Avukatı yaralayan polisin serveti gündemde: Uyuşturucu trafiğinden mi?
"Şimdi bu polise, kasten adam yaralamaktan dokuz yıl hapis istemiyle dava açılmış. Oradan bir şey çıkmaz. Bir, bilemedin bir buçuk yıla mahkum olur hapse bile girmez."
Manisa’dan İstanbul’a ailesiyle dönen Avukat Fatih Uzun’un aracını sıkıştırıp durdurduktan sonra bir ayağını iki yerden kıran polis memuru Hüseyin Tayfun Üçgül hakkında dava açılmıştı.
Üçgül’ün milyonlarca liralık lüks aracı bulunduğu ve lüks bir villada ikamet ettiği belirtilmişti.

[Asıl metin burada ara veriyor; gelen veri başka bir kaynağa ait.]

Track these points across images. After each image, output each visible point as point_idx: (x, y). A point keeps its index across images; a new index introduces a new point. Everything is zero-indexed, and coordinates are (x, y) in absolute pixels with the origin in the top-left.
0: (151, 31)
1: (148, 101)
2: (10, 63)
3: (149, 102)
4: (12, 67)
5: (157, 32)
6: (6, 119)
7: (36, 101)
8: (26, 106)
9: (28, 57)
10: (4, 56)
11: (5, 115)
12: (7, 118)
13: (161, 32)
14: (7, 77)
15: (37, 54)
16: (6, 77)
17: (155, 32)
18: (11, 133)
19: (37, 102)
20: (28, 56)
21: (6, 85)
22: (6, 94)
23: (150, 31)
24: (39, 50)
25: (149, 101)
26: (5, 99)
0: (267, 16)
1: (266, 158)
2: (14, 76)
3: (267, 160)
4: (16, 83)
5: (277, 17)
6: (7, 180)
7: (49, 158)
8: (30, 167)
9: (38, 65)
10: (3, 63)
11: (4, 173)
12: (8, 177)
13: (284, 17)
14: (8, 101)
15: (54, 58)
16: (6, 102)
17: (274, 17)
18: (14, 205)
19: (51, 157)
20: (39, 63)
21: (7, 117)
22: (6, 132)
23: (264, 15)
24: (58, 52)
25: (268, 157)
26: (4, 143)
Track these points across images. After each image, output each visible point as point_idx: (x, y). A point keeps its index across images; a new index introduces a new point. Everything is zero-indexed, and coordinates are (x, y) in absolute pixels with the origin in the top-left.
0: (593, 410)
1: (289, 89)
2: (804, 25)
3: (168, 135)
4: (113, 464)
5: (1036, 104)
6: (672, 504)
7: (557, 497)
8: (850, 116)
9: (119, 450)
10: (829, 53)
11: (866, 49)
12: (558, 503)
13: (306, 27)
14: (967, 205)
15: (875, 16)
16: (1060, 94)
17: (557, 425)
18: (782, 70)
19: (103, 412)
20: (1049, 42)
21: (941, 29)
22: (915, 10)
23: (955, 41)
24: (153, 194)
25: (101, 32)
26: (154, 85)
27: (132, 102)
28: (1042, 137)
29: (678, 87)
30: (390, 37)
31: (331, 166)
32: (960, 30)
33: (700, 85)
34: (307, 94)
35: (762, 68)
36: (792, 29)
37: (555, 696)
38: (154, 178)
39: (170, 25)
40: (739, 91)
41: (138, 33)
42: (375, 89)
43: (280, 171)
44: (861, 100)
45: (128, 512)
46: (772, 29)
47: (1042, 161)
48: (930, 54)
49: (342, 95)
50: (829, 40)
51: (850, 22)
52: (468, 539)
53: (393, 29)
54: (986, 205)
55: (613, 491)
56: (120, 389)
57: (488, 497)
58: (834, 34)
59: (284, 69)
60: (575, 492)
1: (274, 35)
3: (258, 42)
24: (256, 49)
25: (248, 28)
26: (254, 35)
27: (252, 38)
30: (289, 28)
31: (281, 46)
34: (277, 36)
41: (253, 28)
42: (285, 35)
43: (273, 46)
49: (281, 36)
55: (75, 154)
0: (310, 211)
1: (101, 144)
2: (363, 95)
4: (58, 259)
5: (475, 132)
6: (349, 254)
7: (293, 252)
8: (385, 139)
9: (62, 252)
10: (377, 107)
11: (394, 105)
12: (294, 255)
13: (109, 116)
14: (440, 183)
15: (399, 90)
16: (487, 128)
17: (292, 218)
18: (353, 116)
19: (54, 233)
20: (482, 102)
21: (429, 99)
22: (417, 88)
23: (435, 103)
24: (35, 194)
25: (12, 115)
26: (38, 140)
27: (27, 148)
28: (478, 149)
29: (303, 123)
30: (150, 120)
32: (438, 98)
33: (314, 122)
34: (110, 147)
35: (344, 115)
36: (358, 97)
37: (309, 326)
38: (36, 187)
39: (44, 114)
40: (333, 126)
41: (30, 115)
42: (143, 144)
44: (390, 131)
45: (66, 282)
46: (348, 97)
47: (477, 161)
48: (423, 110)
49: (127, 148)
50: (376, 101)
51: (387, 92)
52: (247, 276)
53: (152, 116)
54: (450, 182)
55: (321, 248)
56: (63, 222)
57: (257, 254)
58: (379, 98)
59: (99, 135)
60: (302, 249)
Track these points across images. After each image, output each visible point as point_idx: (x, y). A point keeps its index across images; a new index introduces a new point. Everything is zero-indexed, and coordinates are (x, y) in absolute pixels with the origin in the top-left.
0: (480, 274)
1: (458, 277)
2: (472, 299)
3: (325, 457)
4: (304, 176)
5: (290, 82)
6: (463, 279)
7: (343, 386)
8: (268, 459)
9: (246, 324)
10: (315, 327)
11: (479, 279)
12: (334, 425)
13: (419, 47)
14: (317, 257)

Gazeteci Fatih Altaylı, bugünkü yazısının “Sonra niye uyuşturucu cenneti olduk!” başlıklı bölümünde “Vatandaşı döven bu rezilin altındaki 10 milyonluk araç, oturduğu villa neyin nesi! Devletin, amirlerinin, bağlı bulunduğu Narkotik biriminin bilgisi dahilinde görevi gereği kendisine tahsis edilmiş şeyler mi, yoksa büyük bir yolsuzluğun ve uyuşturucu trafiğinin parçası olduğu için edindiği haksız servet mi!” ifadelerini kullandı.
Altaylı yazısında şunları kaydetti:
“Eğer bu zengin hayat, görev gereği kendisine sağlanmış imkanlardan kaynaklanmıyorsa, böyle bir hayat tarzı nasıl olur da Muğla Emniyeti’nin gözünden kaçar!
Maserati ile gezen, havuzlu villada oturan bir polis memurunu, bağlı bulunduğu Emniyet nasıl fark etmez!
Bu soruların yanıtları, Türkiye’nin nasıl uyuşturucu cenneti haline dönüştüğünün de yanıtı olacaktır aslında.
Şimdi bu polise, kasten adam yaralamaktan dokuz yıl hapis istemiyle dava açılmış. Oradan bir şey çıkmaz. Bir, bilemedin bir buçuk yıla mahkum olur hapse bile girmez.
Ama ya işin diğer tarafı. O tarafta soruşturmayı düşünen var mı acaba! Asıl dava orada.
Uyuşturulmuş ülkenin davası olmaz demeyin.
Olur, olmalı!
İçişleri Bakanı Ali Yerlikaya’nın bu işin ucunu bırakmayacağını tahmin ediyorum.”